Numa tabela criada pelo ChatGPT [6], relacionando Hipólito e dispensacionalistas, em relação ao tempo do fim temos:  

Evento

Hipólito de Roma

Dispensacionalismo

a)  Última semana de Daniel (Dn 9.27)

§ É futura e se refere ao governo do Anticristo. Dividida em duas metades de 3 anos e meio: paz aparente (1a);

§ Perseguição da Igreja (2a).

§ Idem.

b)   Anticristo

§ Figura real, governará 3 anos e meio, abolirá o sacrifício, instaurará a abominação da desolação e perseguirá os santos.

§ Também é figura real, dominará durante a Tribulação e fará pacto com Israel.

c)   Destino da Igreja durante a tribulação

§ A Igreja permanece na terra e sofre perseguição do Anticristo. Não há livramento antecipado.

§ Igreja é arrebatada antes da Tribulação (pré-tribulacionismo).

§ Alguns grupos aceitam arrebatamento no meio ou no fim da tribulação.

d)  Arrebatamento / Ressurreição (1Ts 4.16-17)

§ Acontece junto com a segunda vinda de Cristo, após a tribulação. É público e glorioso.

§ O arrebatamento é secreto e anterior à tribulação (pré-tribulacionismo clássico). Depois, ocorre uma segunda vinda visível de Cristo.

e) Milênio (Ap 20.4-6)

§ Literal: Cristo reinará 1.000 anos na terra após derrotar o Anticristo.
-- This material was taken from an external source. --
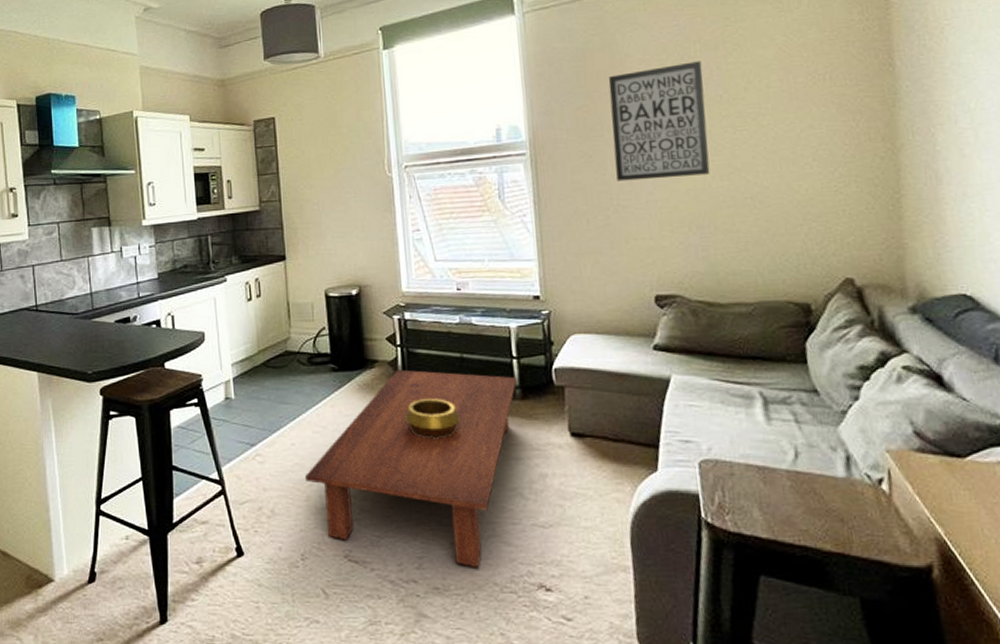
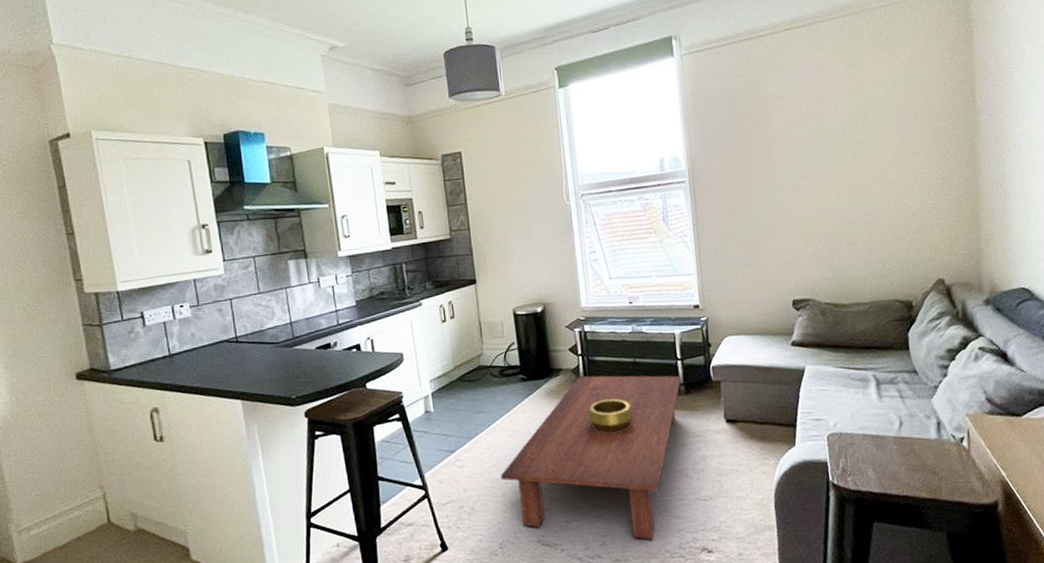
wall art: present [608,61,710,182] -> none [753,99,836,204]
§ Também literal: Cristo reinará por 1.000 anos após a Tribulação.

f)   Israel e Igreja

§ Não faz distinção rígida: judeus e gentios em Cristo é perseguido pelo Anticristo e depois participa do Reino.

§ Forte distinção: Israel e Igreja têm destinos diferentes. A Tribulação é voltada a Israel; a Igreja já terá sido arrebatada.

g)  Sequência final

§ Anticristo Tribulação Segunda Vinda de Cristo Arrebatamento/Ressurreição Milênio Juízo final Eternidade.
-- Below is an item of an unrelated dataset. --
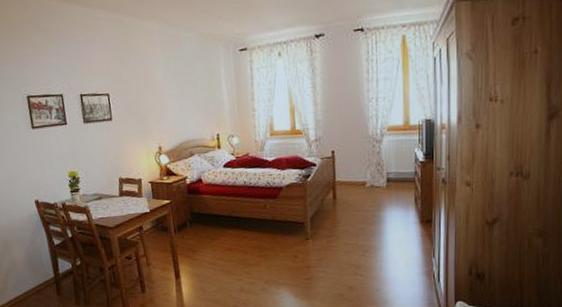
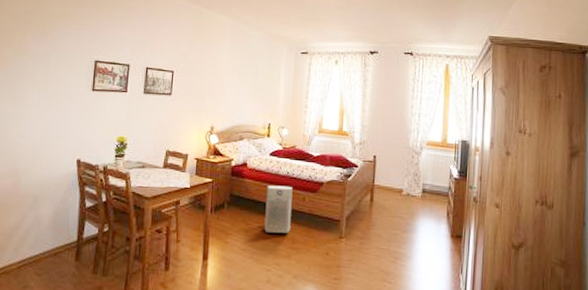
air purifier: none [225,196,256,245] -> present [264,185,293,233]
§ Arrebatamento (antes da tribulação) 7 anos de Tribulação (Israel no centro) Segunda Vinda visível Milênio Juízo final Eternidade.

Para concluir, percebemos as ideias de Hipólito convergiam com as de dispensacionalistas, principalmente na crença da vinda de Anticristo real, uma última semana de Daniel futura e um milênio literal. A diferença crucial está no fato de que Hipólito coloca o arrebatamento apenas no fim da tribulação, enquanto o dispensacionalismo (clássico) defende que a Igreja não estará na tribulação, pois será retirada antes. Podemos afirmar, portanto, que Hipólito é um pós-tribulacionista milenarista, enquanto para o dispensacionalismo a ideia mais difundida é o pré-tribulacionista milenarista.

Resumo no vídeo a seguir:


Notas:

  •  [2] Cyrus Ingerson Scofield (1843–1921): “... foi um influente ministro americano. Sua Bíblia de Referência Scofield , repleta de anotações úteis sobre o texto, foi publicada em 1909 e se tornou o padrão para uma geração de cristãos fundamentalistas e popularizou a teologia dispensacionalista...”. Veja mais aqui, aqui e também aqui.  

  •  [3] FERGUSON, Everett. Hipólito. In: ELWELL, Walter. A. (Editor). Enciclopédia Histórico-Teológica da Igreja Cristã, Vol. II. São Paulo: Vida Nova, 1988 (1ª Ed.), pág. 251-252.

  •  [4] Isto é, A Tradição Apostólica de Hipólito foi uma das fontes teológicas que serviram de base para o Concílio de Niceia, o primeiro dos concílios ecuménicos, ocorrido no ano 325.

  •  [5] Quiliasta: aquele que defende a crença num "Reino Milenar" literal onde Cristo reinará na Terra após a sua segunda vinda, com base em interpretações de passagens bíblicas como Apocalipse 20.1-6 e outras.

  •  [6] Para montagem deste quadro, o ChatGpt usou como base Exposição sobre Daniel de Hipólito.